#### WRITTEN TASK:
Lines with the word "vous": copy all of them from the entries below.

[Items from a data source]
#####
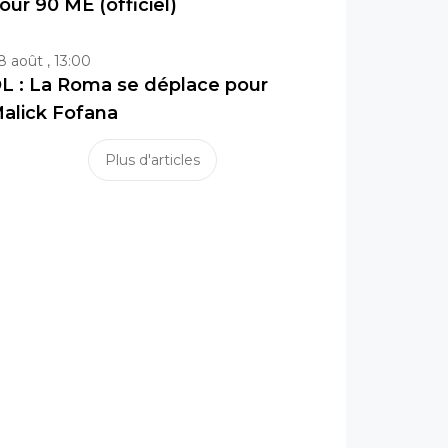
our 90 ME (officiel)
8 août , 13:00
L : La Roma se déplace pour
alick Fofana
Plus d'articles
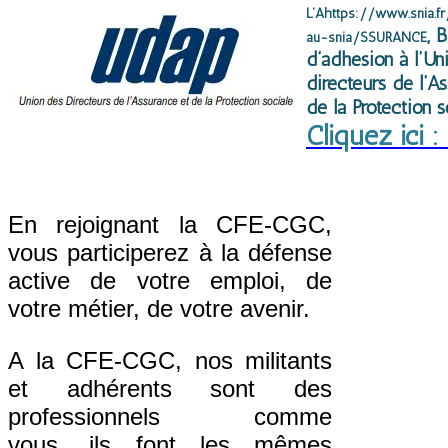
L’Ahttps://www.snia.
, B
au-snia/SSURANCE
d’adhésion à l’Un
directeurs de l’A
de la Protection s
Cliquez ici 
En rejoignant la CFE-CGC,
vous participerez à la défense
active de votre emploi, de
votre métier, de votre avenir. ​
A la CFE-CGC, nos militants
et adhérents sont des
professionnels comme
vous, ils font les mêmes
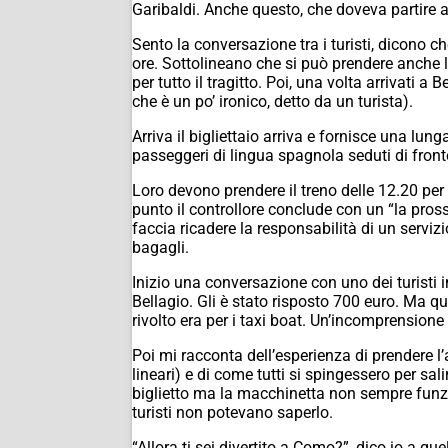
Garibaldi. Anche questo, che doveva partire al
Sento la conversazione tra i turisti, dicono c
ore. Sottolineano che si può prendere anche l
per tutto il tragitto. Poi, una volta arrivati
che è un po’ ironico, detto da un turista).
Arriva il bigliettaio arriva e fornisce una lun
passeggeri di lingua spagnola seduti di fronte 
Loro devono prendere il treno delle 12.20 per
punto il controllore conclude con un “la pros
faccia ricadere la responsabilità di un servizi
bagagli.
Inizio una conversazione con uno dei turisti i
Bellagio. Gli è stato risposto 700 euro. Ma qui
rivolto era per i taxi boat. Un’incomprensione
Poi mi racconta dell’esperienza di prendere 
lineari) e di come tutti si spingessero per sali
biglietto ma la macchinetta non sempre funzio
turisti non potevano saperlo.
“Allora ti sei divertito a Como?”, dico io a qu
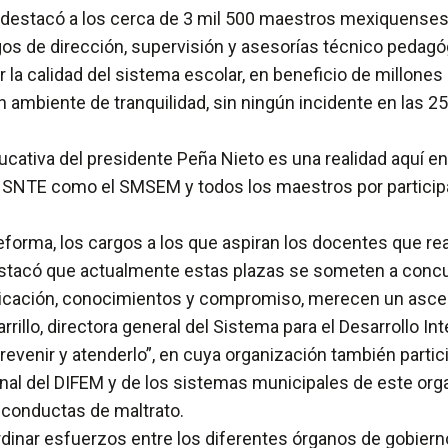
s destacó a los cerca de 3 mil 500 maestros mexiquenses,
s de dirección, supervisión y asesorías técnico pedagóg
r la calidad del sistema escolar, en beneficio de millone
n ambiente de tranquilidad, sin ningún incidente en las 
ativa del presidente Peña Nieto es una realidad aquí en 
el SNTE como el SMSEM y todos los maestros por particip
reforma, los cargos a los que aspiran los docentes que re
, destacó que actualmente estas plazas se someten a conc
dicación, conocimientos y compromiso, merecen un asce
rillo, directora general del Sistema para el Desarrollo Int
 prevenir y atenderlo”, en cuya organización también part
onal del DIFEM y de los sistemas municipales de este org
as conductas de maltrato.
rdinar esfuerzos entre los diferentes órganos de gobierno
#####
#### RESULT OF THE TASK:
vous participerez à la défense
vous, ils font les mêmes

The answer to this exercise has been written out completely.